The RECODE
command is used to transform existing values into other,
user specified values.
The general form is:
RECODE src_vars (src_value src_value ... = dest_value) (src_value src_value ... = dest_value) (src_value src_value ... = dest_value) ... [INTO dest_vars].
Following the RECODE
keyword itself comes src_vars which is a list
of variables whose values are to be transformed.
These variables may be string variables or they may be numeric.

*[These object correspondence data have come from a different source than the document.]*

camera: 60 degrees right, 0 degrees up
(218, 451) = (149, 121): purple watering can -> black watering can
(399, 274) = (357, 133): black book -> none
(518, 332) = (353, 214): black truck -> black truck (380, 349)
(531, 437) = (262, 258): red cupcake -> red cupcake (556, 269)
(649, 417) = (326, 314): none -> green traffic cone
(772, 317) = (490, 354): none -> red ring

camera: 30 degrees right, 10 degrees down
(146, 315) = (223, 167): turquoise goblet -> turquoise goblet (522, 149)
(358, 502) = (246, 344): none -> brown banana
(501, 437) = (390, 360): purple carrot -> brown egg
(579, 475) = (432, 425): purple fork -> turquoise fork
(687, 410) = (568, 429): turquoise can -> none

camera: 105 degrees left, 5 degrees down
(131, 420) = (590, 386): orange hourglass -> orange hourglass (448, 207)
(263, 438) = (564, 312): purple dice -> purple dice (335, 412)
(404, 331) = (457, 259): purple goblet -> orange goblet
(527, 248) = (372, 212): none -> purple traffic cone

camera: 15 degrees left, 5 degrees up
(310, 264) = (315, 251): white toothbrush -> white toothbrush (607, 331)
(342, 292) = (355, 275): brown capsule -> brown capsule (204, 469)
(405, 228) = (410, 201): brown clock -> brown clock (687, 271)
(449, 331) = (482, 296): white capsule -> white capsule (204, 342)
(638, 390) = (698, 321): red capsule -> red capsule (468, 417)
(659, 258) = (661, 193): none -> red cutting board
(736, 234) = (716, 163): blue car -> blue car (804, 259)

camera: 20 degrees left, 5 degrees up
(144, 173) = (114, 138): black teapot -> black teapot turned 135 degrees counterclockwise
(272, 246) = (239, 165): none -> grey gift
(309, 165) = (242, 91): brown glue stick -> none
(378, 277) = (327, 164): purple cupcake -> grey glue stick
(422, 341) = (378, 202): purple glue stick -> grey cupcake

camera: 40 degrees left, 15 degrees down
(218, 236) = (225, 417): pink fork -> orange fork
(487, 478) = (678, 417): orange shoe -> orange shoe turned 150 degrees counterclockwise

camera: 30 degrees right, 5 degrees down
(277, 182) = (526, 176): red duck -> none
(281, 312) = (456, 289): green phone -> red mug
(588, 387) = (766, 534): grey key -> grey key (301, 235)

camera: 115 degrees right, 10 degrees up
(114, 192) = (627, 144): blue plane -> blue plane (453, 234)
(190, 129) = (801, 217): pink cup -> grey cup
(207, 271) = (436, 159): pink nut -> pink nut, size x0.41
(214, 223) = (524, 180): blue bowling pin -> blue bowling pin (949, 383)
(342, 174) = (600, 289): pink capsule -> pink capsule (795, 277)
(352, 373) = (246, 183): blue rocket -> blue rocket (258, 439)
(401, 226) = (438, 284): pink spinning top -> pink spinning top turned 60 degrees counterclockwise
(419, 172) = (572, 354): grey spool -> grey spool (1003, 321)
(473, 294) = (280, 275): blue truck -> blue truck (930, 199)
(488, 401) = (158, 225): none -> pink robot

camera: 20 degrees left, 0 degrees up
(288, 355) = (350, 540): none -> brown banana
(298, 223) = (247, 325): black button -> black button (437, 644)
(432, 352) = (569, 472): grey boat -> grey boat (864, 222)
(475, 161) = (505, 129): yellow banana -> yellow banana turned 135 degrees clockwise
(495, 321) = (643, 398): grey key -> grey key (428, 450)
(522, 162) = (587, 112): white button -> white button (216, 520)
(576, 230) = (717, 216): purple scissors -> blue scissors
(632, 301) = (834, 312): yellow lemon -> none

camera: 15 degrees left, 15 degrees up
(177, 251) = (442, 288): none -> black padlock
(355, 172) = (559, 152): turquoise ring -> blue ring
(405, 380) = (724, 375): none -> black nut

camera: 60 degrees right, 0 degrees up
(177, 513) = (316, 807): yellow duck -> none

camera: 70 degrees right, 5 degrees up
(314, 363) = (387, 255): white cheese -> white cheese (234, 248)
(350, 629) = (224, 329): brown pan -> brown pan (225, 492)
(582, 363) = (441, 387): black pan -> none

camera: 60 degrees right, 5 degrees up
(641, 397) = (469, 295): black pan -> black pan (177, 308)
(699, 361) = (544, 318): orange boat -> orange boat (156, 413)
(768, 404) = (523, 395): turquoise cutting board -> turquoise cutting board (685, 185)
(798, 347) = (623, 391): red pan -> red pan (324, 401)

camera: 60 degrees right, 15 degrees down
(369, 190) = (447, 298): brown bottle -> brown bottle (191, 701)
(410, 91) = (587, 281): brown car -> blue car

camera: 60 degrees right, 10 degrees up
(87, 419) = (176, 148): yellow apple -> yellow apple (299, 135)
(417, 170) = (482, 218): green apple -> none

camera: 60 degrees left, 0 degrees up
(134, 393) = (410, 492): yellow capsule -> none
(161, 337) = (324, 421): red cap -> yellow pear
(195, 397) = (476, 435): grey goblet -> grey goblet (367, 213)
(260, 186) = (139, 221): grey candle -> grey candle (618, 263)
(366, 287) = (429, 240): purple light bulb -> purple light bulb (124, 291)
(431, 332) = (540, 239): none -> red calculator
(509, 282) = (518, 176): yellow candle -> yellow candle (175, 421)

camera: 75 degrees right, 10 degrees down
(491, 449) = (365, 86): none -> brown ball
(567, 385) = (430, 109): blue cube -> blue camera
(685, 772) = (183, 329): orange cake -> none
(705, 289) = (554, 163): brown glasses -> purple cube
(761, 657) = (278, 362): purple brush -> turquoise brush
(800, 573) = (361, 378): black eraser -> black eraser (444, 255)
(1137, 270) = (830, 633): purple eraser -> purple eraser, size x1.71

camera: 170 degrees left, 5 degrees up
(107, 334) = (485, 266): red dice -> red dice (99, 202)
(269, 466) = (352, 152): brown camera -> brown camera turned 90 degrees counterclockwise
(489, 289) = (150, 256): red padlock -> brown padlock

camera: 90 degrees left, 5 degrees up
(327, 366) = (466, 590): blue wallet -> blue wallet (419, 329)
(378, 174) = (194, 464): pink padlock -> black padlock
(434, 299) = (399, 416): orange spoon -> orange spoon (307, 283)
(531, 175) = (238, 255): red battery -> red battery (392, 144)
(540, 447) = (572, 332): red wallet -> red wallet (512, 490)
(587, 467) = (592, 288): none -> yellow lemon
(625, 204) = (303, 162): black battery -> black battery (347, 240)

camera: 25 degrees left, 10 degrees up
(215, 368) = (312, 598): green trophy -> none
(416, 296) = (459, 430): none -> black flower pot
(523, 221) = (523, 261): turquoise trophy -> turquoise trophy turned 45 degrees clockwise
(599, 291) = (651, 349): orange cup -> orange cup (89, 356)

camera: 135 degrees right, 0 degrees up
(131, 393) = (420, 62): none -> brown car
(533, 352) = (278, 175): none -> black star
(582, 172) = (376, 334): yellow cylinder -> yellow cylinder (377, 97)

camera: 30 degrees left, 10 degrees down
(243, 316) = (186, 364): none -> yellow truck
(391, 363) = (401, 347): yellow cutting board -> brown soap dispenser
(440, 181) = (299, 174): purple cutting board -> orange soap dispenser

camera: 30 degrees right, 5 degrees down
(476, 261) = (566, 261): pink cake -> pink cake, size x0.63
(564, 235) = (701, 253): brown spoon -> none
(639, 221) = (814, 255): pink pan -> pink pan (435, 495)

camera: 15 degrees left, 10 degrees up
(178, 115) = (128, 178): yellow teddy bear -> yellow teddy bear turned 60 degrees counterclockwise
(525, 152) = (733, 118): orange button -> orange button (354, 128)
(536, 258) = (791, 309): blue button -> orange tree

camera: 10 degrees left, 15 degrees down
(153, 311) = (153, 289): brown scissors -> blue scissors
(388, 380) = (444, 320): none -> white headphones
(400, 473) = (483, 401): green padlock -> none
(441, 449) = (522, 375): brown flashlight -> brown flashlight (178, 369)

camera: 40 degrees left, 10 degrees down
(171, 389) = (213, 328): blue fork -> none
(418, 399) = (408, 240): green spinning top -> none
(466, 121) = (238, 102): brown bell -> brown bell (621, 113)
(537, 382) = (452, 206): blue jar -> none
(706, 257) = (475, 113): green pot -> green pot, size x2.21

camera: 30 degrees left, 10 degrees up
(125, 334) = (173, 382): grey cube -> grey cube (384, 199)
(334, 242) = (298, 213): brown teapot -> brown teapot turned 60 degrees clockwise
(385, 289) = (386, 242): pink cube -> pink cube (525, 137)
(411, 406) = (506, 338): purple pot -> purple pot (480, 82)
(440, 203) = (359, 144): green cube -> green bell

However the list must be homogeneous; you may not mix string variables and
numeric variables in the same recoding.
After the list of source variables, there should be one or more mappings. Each mapping is enclosed in parentheses, and contains the source values and a destination value separated by a single ‘=’. The source values are used to specify the values in the dataset which need to change, and the destination value specifies the new value to which they should be changed. Each src_value may take one of the following forms:
After the source variables comes an ‘=’ and then the dest_value. The dest_value may take any of the following forms:
Mappings are considered from left to right. Therefore, if a value is matched by a src_value from more than one mapping, the first (leftmost) mapping which matches will be considered. Any subsequent matches will be ignored.
The clause ‘INTO dest_vars’ is optional. The behaviour of the command is slightly different depending on whether it appears or not.
If ‘INTO dest_vars’ does not appear, then values will be recoded “in place´´. This means that the recoded values are written back to the source variables from whence the original values came. In this case, the dest_value for every mapping must imply a value which has the same type as the src_value. For example, if the source value is a string value, it is not permissible for dest_value to be ‘SYSMIS’ or another forms which implies a numeric result. The following example two numeric variables x and y are recoded in place. Zero is recoded to 99, the values 1 to 10 inclusive are unchanged, values 1000 and higher are recoded to the system-missing value and all other values are changed to 999:
recode x y (0 = 99) (1 THRU 10 = COPY) (1000 THRU HIGHEST = SYSMIS) (ELSE = 999).
If ‘INTO dest_vars’ is given, then recoded values are written
into the variables specified in dest_vars, which must therefore
contain a list of valid variable names.
The number of variables in dest_vars must be the same as the number
of variables in src_vars
and the respective order of the variables in dest_vars corresponds to
the order of src_vars.
That is to say, recoded values whose
original value came from the nth variable in src_vars will be
placed into the nth variable in dest_vars.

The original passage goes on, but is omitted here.